(Extracted data entries)
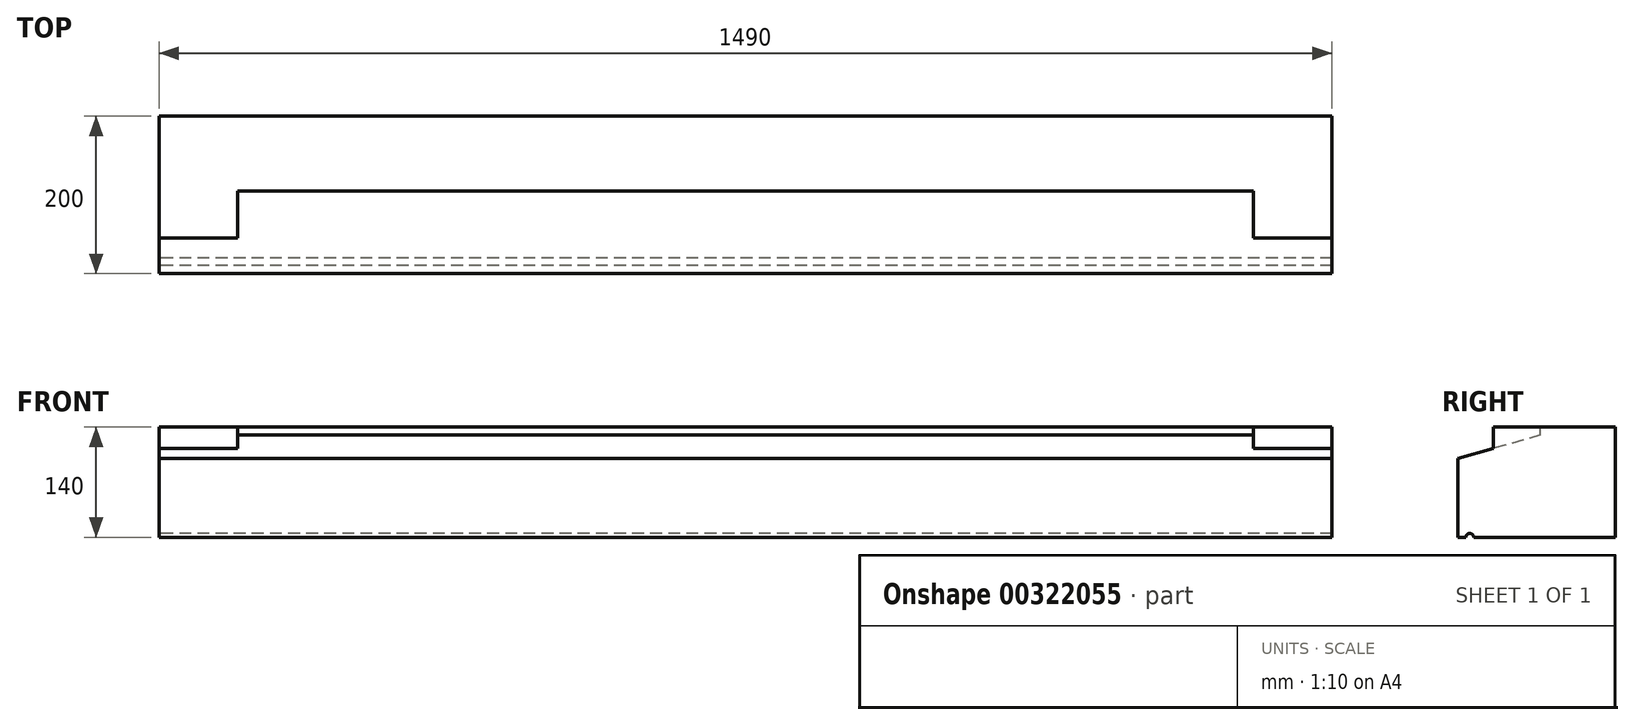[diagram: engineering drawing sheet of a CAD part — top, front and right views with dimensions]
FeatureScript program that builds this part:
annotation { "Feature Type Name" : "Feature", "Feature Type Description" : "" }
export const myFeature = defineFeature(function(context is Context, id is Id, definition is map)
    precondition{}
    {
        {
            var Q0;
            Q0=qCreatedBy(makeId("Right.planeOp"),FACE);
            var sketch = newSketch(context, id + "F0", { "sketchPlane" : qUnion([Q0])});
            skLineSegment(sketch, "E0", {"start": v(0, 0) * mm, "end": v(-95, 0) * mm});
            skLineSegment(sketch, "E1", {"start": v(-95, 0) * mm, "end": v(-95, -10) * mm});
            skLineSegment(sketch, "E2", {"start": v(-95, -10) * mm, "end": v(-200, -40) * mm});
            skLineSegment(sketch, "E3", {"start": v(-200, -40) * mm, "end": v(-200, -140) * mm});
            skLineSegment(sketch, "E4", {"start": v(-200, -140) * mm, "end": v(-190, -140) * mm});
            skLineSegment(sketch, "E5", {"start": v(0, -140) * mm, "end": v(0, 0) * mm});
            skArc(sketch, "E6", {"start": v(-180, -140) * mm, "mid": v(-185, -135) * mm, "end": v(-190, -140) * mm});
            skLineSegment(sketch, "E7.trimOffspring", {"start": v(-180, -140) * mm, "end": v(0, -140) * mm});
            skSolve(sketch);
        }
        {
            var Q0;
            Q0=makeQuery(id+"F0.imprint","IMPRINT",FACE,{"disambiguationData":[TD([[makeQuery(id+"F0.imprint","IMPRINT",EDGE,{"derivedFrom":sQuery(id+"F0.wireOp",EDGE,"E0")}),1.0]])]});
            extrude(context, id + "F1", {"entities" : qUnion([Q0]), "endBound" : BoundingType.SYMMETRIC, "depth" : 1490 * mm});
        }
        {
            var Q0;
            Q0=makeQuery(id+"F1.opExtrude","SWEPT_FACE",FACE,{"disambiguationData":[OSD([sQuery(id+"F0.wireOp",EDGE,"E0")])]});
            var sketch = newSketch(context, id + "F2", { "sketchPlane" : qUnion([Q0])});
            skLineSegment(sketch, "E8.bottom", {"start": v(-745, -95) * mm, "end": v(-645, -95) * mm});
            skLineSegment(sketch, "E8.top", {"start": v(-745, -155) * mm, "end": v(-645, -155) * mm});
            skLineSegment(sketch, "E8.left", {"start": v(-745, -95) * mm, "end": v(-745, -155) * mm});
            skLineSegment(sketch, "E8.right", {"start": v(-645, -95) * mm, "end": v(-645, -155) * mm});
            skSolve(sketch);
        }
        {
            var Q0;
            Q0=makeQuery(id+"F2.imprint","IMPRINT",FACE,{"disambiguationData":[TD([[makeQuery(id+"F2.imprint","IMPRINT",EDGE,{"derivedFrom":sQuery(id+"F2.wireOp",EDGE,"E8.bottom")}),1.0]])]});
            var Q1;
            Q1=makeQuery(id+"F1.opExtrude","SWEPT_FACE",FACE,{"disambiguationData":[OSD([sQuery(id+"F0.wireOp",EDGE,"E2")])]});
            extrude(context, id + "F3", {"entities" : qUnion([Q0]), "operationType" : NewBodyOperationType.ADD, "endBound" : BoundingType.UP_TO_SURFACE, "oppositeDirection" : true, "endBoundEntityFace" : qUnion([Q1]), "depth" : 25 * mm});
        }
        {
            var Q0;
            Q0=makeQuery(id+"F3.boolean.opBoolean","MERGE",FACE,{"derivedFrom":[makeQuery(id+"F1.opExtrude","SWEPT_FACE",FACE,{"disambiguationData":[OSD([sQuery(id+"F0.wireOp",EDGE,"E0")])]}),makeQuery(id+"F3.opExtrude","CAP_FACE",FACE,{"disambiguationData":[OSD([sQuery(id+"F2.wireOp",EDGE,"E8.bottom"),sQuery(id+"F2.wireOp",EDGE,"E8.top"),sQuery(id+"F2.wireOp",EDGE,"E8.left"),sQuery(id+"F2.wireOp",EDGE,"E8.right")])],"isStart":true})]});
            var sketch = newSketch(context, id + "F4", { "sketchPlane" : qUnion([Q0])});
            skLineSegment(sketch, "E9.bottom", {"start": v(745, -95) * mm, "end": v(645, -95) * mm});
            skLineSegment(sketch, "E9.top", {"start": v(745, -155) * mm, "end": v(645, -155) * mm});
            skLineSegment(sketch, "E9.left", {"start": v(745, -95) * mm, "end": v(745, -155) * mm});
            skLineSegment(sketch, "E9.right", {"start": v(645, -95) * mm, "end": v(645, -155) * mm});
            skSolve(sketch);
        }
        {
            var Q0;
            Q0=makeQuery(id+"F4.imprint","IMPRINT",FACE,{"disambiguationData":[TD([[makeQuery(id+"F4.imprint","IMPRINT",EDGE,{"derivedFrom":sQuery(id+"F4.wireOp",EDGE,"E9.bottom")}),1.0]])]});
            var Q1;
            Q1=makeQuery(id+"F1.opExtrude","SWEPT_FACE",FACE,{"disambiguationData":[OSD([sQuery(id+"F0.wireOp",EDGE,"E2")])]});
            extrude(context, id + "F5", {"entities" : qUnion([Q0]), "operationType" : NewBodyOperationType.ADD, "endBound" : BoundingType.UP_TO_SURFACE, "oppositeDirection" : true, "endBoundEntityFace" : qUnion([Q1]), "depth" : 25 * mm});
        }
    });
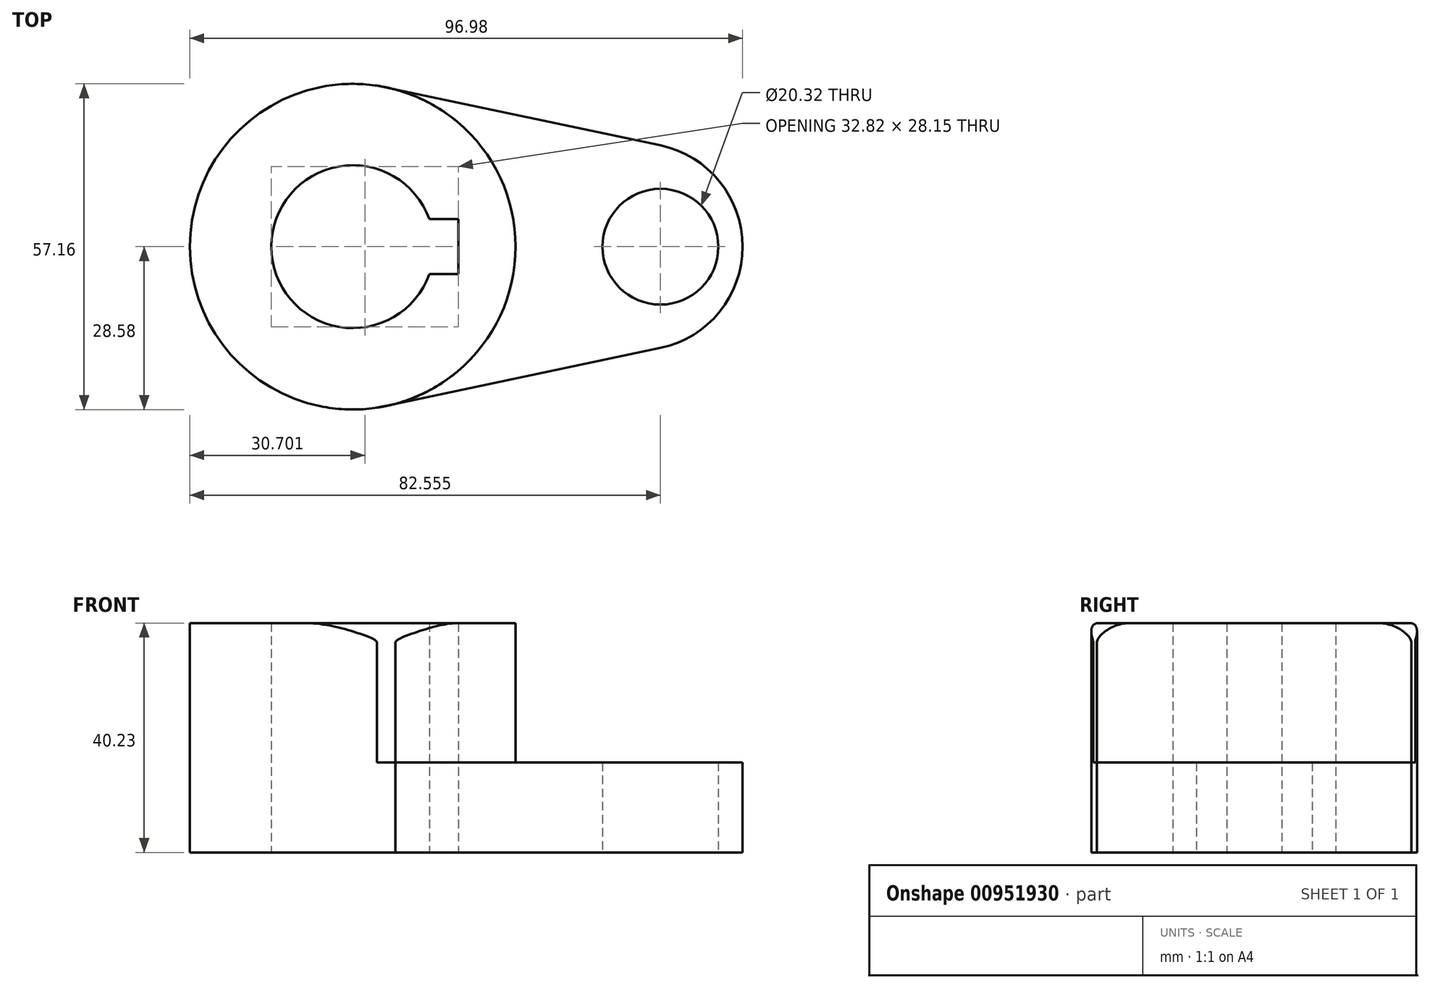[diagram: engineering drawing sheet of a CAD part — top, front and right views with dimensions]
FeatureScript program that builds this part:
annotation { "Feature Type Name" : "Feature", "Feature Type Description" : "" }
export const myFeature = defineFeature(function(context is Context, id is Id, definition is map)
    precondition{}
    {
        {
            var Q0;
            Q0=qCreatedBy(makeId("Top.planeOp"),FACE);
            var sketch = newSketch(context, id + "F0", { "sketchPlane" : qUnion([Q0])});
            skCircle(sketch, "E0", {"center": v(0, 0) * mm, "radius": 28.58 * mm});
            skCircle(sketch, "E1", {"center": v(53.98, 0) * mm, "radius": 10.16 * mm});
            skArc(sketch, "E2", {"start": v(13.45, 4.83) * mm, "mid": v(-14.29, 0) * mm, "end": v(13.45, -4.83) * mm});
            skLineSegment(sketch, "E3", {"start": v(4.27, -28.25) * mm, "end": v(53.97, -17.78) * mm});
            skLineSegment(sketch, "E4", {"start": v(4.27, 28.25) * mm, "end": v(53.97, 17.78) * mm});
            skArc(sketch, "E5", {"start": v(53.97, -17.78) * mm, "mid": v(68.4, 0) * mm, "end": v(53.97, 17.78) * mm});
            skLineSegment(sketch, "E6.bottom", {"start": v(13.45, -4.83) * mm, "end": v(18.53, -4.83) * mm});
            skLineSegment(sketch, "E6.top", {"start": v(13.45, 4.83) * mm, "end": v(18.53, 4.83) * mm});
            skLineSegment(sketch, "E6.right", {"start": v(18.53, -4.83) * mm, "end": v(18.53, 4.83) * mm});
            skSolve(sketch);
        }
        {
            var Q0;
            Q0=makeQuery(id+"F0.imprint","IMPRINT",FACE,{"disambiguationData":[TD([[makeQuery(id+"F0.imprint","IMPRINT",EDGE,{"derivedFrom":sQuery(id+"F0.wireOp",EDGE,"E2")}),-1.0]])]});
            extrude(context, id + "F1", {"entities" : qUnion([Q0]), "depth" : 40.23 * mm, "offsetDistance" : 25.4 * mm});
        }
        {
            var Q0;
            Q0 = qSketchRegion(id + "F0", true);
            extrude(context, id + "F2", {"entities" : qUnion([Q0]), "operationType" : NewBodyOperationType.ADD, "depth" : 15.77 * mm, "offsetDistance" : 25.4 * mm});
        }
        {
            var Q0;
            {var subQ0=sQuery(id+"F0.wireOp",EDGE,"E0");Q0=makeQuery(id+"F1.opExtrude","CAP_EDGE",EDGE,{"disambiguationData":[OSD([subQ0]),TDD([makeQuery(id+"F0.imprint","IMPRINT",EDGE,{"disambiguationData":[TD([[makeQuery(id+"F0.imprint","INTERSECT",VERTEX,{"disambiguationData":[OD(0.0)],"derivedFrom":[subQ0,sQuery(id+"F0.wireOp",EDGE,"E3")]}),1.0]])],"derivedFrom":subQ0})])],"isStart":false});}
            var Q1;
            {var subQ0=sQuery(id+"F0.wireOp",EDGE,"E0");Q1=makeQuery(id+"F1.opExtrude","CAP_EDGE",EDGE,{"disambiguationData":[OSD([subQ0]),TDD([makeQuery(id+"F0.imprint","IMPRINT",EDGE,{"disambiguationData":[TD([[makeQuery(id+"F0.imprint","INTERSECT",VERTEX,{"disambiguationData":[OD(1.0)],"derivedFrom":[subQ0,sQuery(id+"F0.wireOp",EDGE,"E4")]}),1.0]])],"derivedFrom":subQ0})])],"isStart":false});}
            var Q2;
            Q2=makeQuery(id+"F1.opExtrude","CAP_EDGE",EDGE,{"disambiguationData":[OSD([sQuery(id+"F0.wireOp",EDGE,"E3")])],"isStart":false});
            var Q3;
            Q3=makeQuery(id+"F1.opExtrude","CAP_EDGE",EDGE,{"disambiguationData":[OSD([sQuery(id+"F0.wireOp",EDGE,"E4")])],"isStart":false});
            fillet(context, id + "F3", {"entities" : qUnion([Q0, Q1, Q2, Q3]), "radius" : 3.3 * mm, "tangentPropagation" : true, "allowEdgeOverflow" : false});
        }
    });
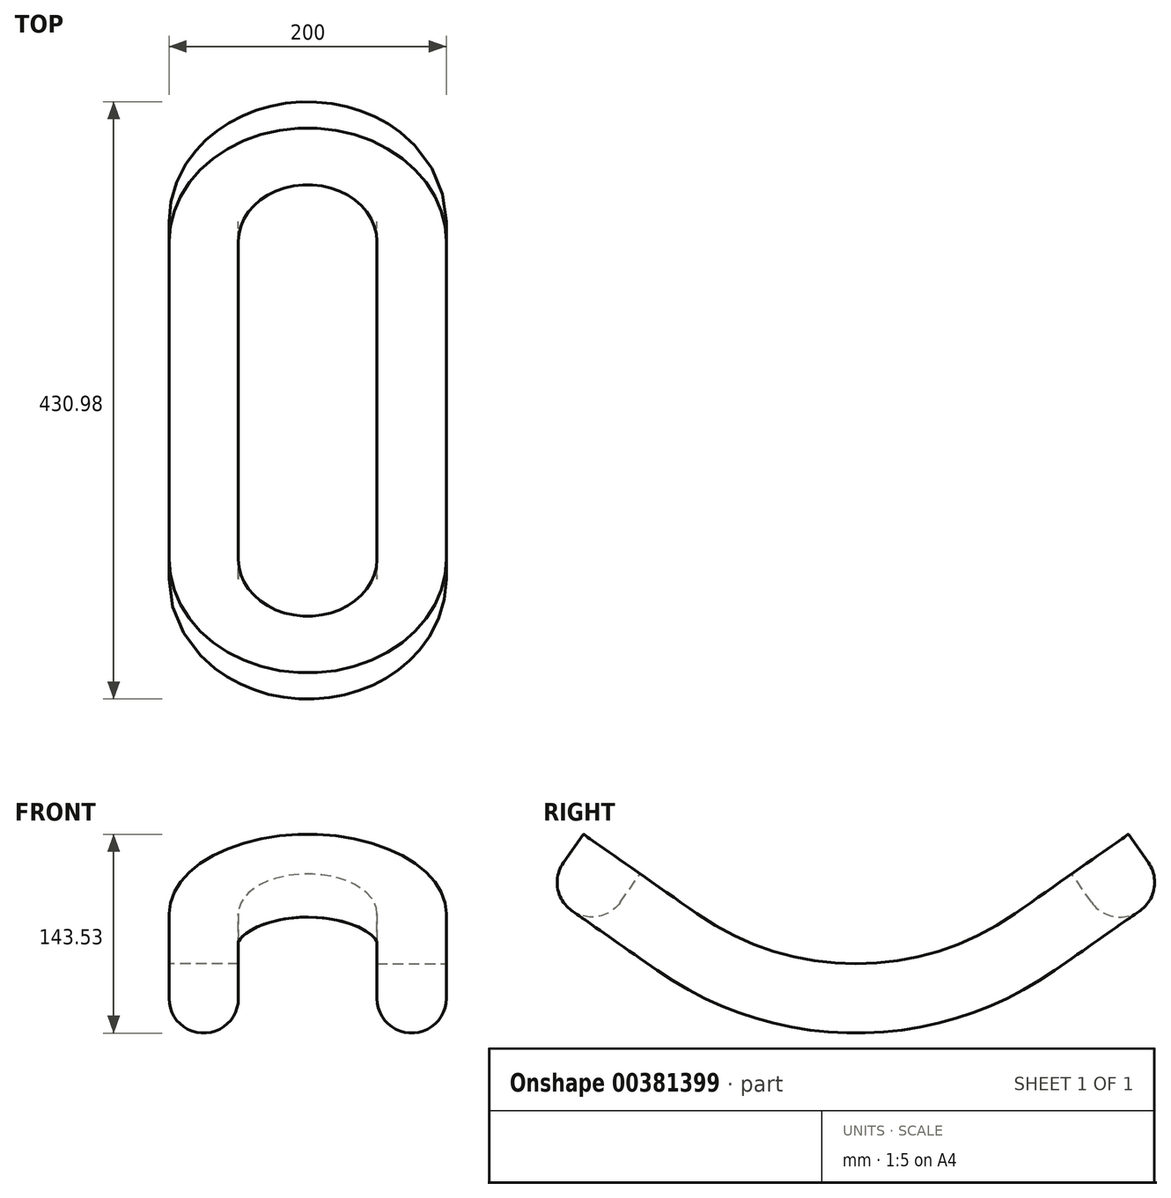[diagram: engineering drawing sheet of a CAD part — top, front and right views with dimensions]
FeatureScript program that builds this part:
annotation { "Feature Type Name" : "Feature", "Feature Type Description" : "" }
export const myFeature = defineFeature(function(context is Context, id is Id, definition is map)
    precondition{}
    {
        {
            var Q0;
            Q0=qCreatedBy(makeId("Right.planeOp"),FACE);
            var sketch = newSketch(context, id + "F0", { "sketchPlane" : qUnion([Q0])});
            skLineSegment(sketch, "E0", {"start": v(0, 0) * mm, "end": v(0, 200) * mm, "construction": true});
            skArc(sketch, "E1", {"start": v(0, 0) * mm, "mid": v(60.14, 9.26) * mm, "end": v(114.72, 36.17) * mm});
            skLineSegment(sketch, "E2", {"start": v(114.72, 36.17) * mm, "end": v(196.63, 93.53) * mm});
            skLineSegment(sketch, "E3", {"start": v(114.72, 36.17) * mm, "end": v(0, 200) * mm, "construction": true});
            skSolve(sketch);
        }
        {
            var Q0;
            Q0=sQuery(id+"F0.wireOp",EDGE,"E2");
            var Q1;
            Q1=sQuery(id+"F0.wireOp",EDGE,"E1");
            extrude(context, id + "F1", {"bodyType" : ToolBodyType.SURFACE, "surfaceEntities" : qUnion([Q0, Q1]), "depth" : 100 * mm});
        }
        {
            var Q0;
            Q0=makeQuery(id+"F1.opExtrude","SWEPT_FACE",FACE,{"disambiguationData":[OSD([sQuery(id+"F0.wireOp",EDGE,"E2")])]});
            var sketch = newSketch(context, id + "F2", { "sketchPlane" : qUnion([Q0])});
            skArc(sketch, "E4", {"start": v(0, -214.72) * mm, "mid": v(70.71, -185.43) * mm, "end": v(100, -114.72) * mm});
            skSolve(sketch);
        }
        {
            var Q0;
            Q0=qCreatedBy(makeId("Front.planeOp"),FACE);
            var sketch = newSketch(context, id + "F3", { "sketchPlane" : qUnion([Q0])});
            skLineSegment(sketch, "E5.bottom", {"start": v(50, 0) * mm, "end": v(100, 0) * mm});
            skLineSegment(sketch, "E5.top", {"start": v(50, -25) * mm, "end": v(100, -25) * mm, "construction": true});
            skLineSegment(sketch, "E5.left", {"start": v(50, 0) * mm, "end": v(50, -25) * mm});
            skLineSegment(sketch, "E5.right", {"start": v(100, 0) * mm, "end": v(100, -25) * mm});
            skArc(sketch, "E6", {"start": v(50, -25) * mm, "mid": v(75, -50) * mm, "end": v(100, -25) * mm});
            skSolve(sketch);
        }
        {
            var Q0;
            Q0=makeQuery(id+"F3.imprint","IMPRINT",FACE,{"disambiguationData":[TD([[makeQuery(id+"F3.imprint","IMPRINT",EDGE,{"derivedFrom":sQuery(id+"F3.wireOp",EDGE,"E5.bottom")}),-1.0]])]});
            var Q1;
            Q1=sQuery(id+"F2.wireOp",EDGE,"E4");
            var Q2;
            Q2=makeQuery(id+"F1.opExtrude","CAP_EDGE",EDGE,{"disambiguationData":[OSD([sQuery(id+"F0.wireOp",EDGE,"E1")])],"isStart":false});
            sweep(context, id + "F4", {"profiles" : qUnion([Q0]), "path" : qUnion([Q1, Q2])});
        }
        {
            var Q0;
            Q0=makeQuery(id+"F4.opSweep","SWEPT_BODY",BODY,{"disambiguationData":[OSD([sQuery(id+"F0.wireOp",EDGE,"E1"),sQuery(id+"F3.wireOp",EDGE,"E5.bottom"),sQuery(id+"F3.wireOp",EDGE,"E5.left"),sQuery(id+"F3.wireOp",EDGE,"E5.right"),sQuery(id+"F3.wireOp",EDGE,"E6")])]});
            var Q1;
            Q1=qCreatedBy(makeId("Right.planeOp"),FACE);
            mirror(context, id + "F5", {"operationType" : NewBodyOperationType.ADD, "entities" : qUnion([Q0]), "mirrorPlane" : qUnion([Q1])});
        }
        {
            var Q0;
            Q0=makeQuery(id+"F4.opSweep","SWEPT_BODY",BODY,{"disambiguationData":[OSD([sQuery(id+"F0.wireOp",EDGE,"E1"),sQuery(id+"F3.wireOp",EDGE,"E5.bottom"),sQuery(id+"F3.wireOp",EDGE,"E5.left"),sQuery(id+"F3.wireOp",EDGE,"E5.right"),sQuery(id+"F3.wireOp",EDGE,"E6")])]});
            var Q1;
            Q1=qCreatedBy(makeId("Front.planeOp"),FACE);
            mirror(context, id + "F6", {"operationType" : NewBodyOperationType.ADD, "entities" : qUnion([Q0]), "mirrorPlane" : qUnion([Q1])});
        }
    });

Task to complete: Copy out the records from their start through the line containing "v(-185, -135) *", both ends included. Omit the pictures from your answer.

Answer for the task:
[diagram: engineering drawing sheet of a CAD part — top, front and right views with dimensions]
FeatureScript program that builds this part:
annotation { "Feature Type Name" : "Feature", "Feature Type Description" : "" }
export const myFeature = defineFeature(function(context is Context, id is Id, definition is map)
    precondition{}
    {
        {
            var Q0;
            Q0=qCreatedBy(makeId("Right.planeOp"),FACE);
            var sketch = newSketch(context, id + "F0", { "sketchPlane" : qUnion([Q0])});
            skLineSegment(sketch, "E0", {"start": v(0, 0) * mm, "end": v(-95, 0) * mm});
            skLineSegment(sketch, "E1", {"start": v(-95, 0) * mm, "end": v(-95, -10) * mm});
            skLineSegment(sketch, "E2", {"start": v(-95, -10) * mm, "end": v(-200, -40) * mm});
            skLineSegment(sketch, "E3", {"start": v(-200, -40) * mm, "end": v(-200, -140) * mm});
            skLineSegment(sketch, "E4", {"start": v(-200, -140) * mm, "end": v(-190, -140) * mm});
            skLineSegment(sketch, "E5", {"start": v(0, -140) * mm, "end": v(0, 0) * mm});
            skArc(sketch, "E6", {"start": v(-180, -140) * mm, "mid": v(-185, -135) * mm, "end": v(-190, -140) * mm});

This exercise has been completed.